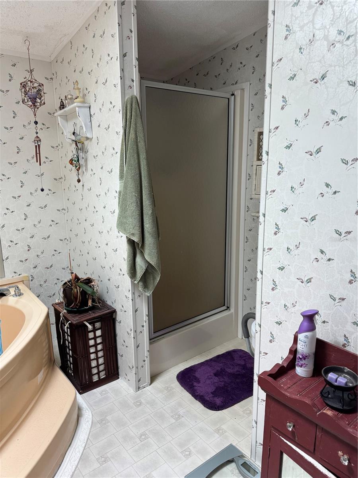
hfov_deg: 56.8
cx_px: 179
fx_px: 331
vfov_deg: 71.6
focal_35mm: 24
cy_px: 239
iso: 200
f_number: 1.78
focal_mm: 6.76
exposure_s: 1/89
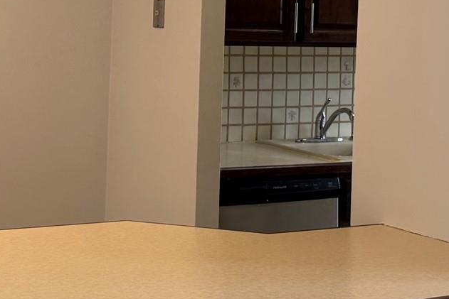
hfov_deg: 24.7
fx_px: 1010
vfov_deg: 16.7
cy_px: 41
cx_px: 97
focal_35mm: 81
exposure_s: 1/120
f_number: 1.78
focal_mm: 6.76
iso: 160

◆ ◆ ◆ ◆ ◆ ◆ ◆

▶ _REQUIRED WORK_:
Pictures don't belong in the copy. Restate all the entries exactly.

▶ _ANSWER AREA_:
hfov_deg: 56.8
cx_px: 179
fx_px: 331
vfov_deg: 71.6
focal_35mm: 24
cy_px: 239
iso: 200
f_number: 1.78
focal_mm: 6.76
exposure_s: 1/89
hfov_deg: 24.7
fx_px: 1010
vfov_deg: 16.7
cy_px: 41
cx_px: 97
focal_35mm: 81
exposure_s: 1/120
f_number: 1.78
focal_mm: 6.76
iso: 160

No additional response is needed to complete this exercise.